By Thursday afternoon, a GoFundMe page to support the families affected had raised more than 30,000 Australian dollars ($21,000) in three hours.

When contacted for comment, Hillcrest Primary School referred a reporter for The New York Times to the Department of Education.

Prime Minister Scott Morrison called the events “shattering” and “unthinkably heartbreaking.”

It was one of the deadliest bouncy castle episodes in recent years.

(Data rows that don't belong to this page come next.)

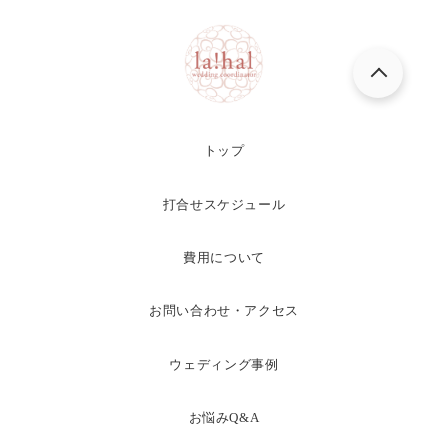
トップ
打合せスケジュール
費用について
お問い合わせ・アクセス
ウェディング事例
お悩みQ&A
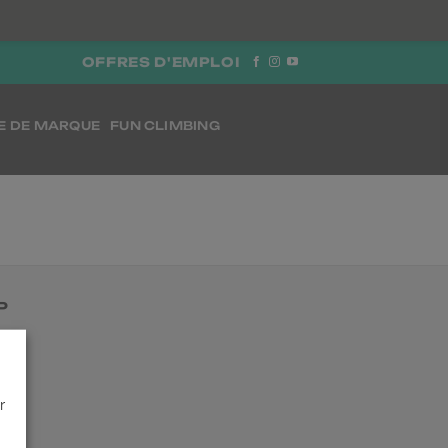
OFFRES D'EMPLOI
E DE MARQUE
FUN CLIMBING
P
 ses
r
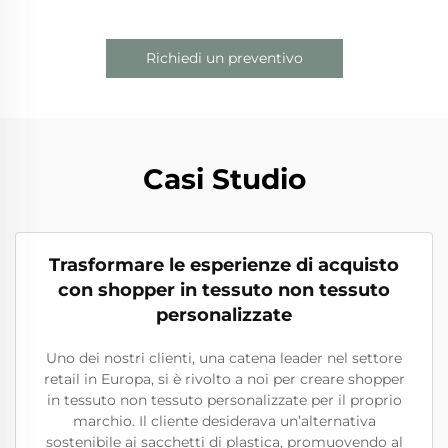
Richiedi un preventivo
Casi Studio
Trasformare le esperienze di acquisto
con shopper in tessuto non tessuto
personalizzate
Uno dei nostri clienti, una catena leader nel settore
retail in Europa, si è rivolto a noi per creare shopper
in tessuto non tessuto personalizzate per il proprio
marchio. Il cliente desiderava un’alternativa
sostenibile ai sacchetti di plastica, promuovendo al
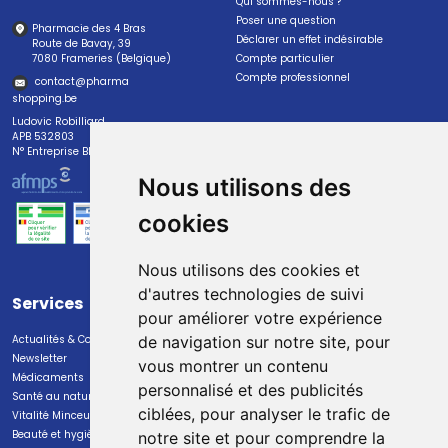
Qui sommes-nous ?
Poser une question
Pharmacie des 4 Bras
Déclarer un effet indésirable
Route de Bavay, 39
7080 Frameries (Belgique)
Compte particulier
Compte professionnel
contact
@
pharma
shopping.be
Ludovic Robilliard
APB 532803
N° Entreprise BE0447.382.113
Nous utilisons des
cookies
Nous utilisons des cookies et
d'autres technologies de suivi
Services
Paiement
pour améliorer votre expérience
Actualités & Conseils
Paiement sécurisé
de navigation sur notre site, pour
Newsletter
vous montrer un contenu
Médicaments
personnalisé et des publicités
Santé au naturel
ciblées, pour analyser le trafic de
Vitalité Minceur Nutrition
Beauté et hygiène
notre site et pour comprendre la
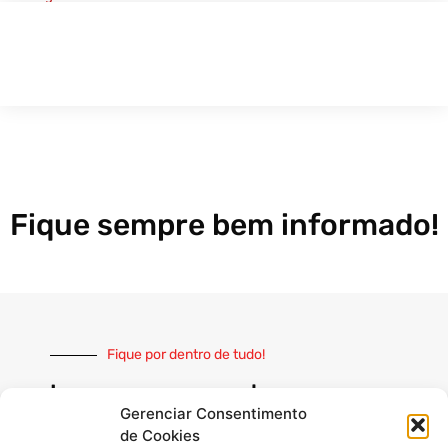
Fique sempre bem informado!
Fique por dentro de tudo!
Inscreva-se e receba nossas
notícias sempre atualizadas
Gerenciar Consentimento
de Cookies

In 2019, two children were killed and 20 others injured after a dust devil swept a bouncy castle high into the air in Henan Province in China. One child was killed in Britain after being thrown from one in 2018. Two fairground workers were sentenced to three years in jail after they were convicted of manslaughter by gross negligence after a bouncy castle blew away in 2016, killing a 7-year-old girl in Essex, England.

In 2014, two upstate New York boys, 5 and 6, were thrown from an inflatable bounce house that went airborne, sailed about 50 feet high and dropped one child in the street and another in the parking lot of an apartment building, where he hit his head on a car.

A 10-year-old girl in the inflatable got minor injuries. But one boy suffered a serious head injury and was placed in a medically induced coma. The other was left with broken arms, a broken jaw and other injuries, local reports said.